(Collected data entries)
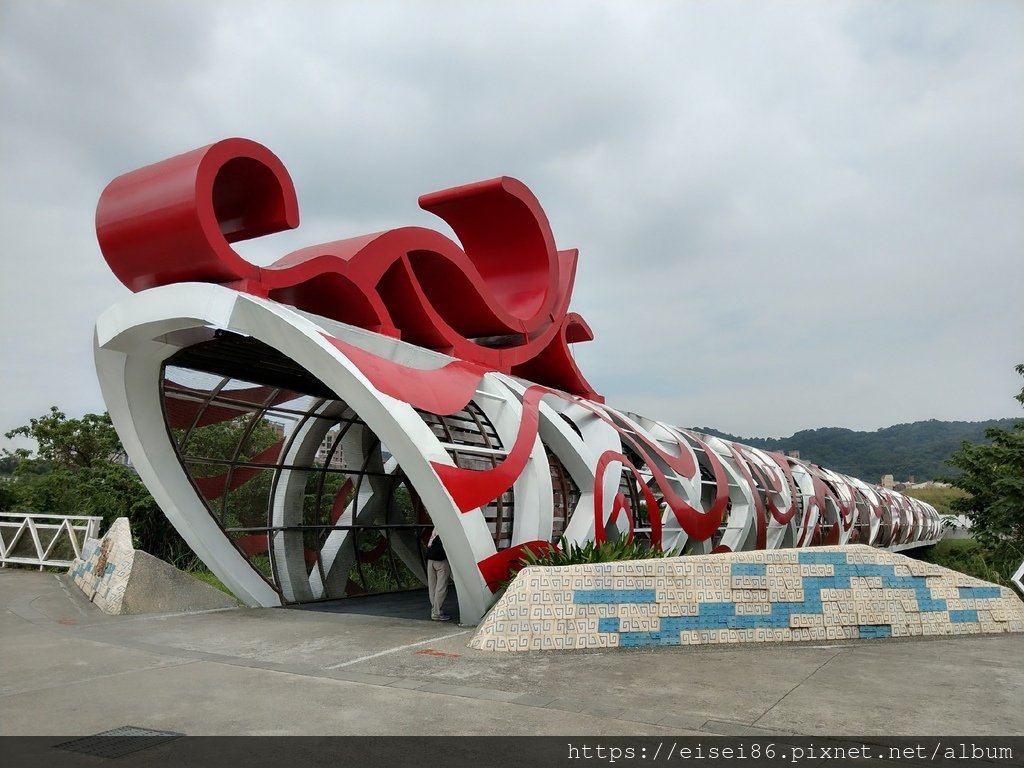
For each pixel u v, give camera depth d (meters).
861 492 32.69
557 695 6.53
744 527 18.62
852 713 6.10
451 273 14.22
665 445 17.48
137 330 10.92
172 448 12.56
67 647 8.76
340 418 15.18
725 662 8.12
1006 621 10.43
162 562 12.27
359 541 16.64
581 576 8.79
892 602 9.98
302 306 12.73
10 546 18.75
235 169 10.92
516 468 11.38
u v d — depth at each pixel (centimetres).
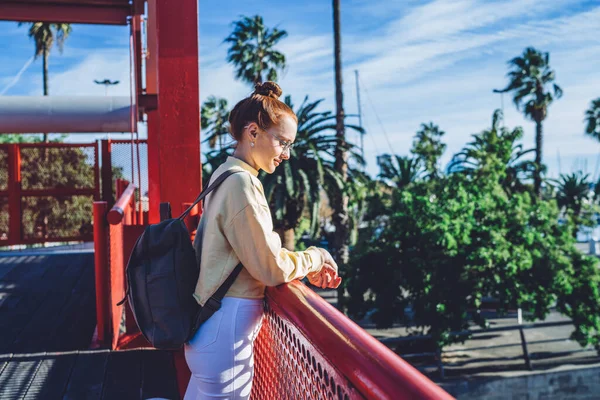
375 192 2603
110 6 626
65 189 993
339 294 1995
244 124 165
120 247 486
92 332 458
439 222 1866
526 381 1877
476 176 2134
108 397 327
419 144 6328
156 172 757
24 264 798
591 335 1983
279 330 164
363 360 90
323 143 2411
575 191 5184
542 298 1925
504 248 1855
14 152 973
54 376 362
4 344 430
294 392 148
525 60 4153
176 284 162
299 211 2489
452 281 1875
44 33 4819
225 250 160
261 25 3631
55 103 885
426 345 2114
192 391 175
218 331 162
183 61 348
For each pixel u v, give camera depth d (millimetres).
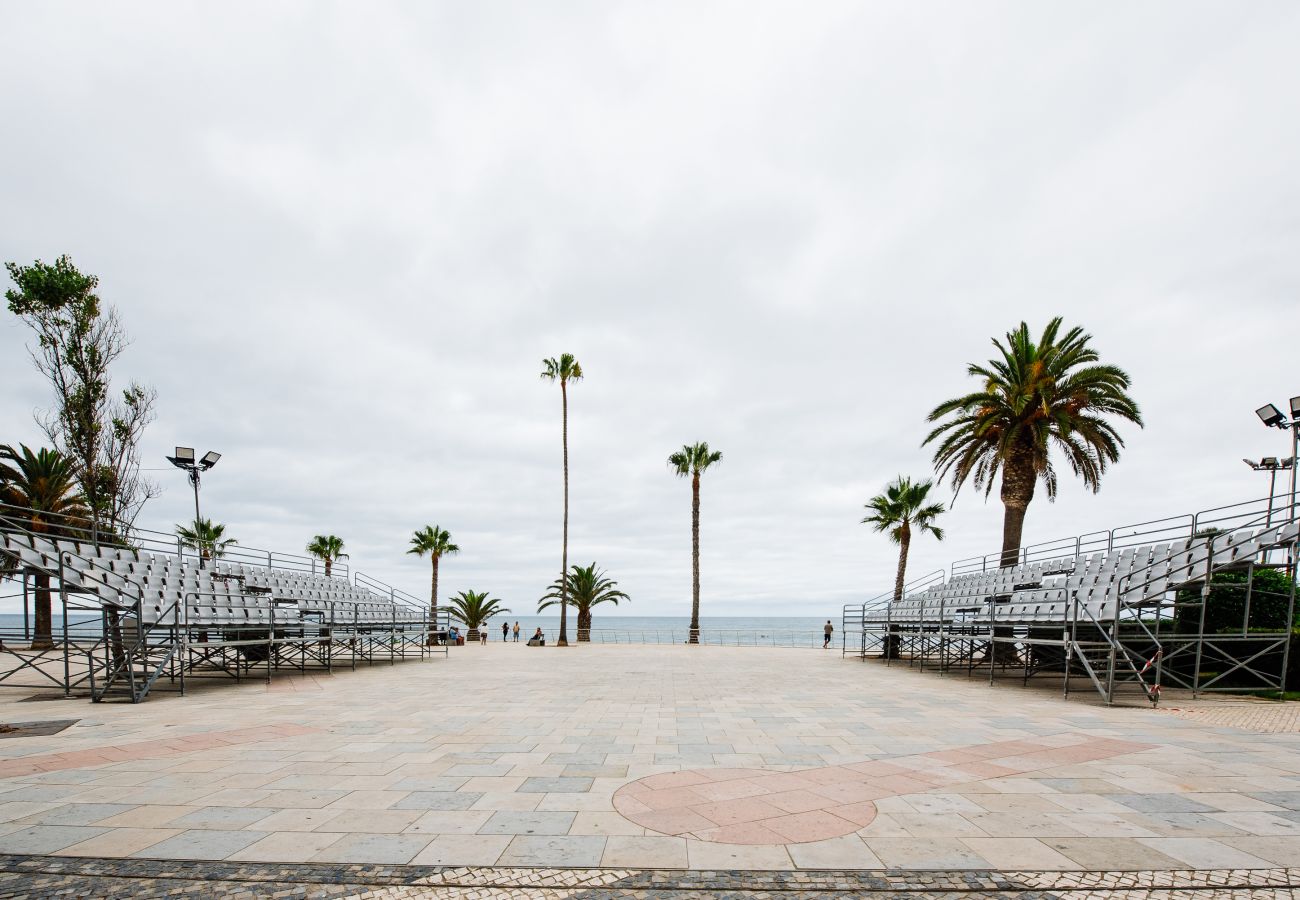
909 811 5680
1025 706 12234
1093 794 6195
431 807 5766
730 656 27359
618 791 6297
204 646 17500
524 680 16844
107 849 4750
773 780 6719
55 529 27266
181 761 7484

**Activity**
Word for word, return the entries above, but without any pictures.

**Response to the exercise**
For each pixel u v, give camera depth d (meters).
861 492 32.69
557 695 6.53
744 527 18.62
852 713 6.10
451 273 14.22
665 445 17.48
137 330 10.92
172 448 12.56
67 647 8.76
340 418 15.18
725 662 8.12
1006 621 10.43
162 562 12.27
359 541 16.64
581 576 8.79
892 602 9.98
302 306 12.73
10 546 18.75
235 169 10.92
516 468 11.38
u v d — depth at each pixel (centimetres).
375 192 2603
110 6 626
65 189 993
339 294 1995
244 124 165
120 247 486
92 332 458
439 222 1866
526 381 1877
476 176 2134
108 397 327
419 144 6328
156 172 757
24 264 798
591 335 1983
279 330 164
363 360 90
323 143 2411
575 191 5184
542 298 1925
504 248 1855
14 152 973
54 376 362
4 344 430
294 392 148
525 60 4153
176 284 162
299 211 2489
452 281 1875
44 33 4819
225 250 160
261 25 3631
55 103 885
426 345 2114
192 391 175
218 331 162
183 61 348
For each pixel u v, give camera depth d (millimetres).
909 811 5680
1025 706 12234
1093 794 6195
431 807 5766
730 656 27359
618 791 6297
204 646 17500
524 680 16844
107 849 4750
773 780 6719
55 529 27266
181 761 7484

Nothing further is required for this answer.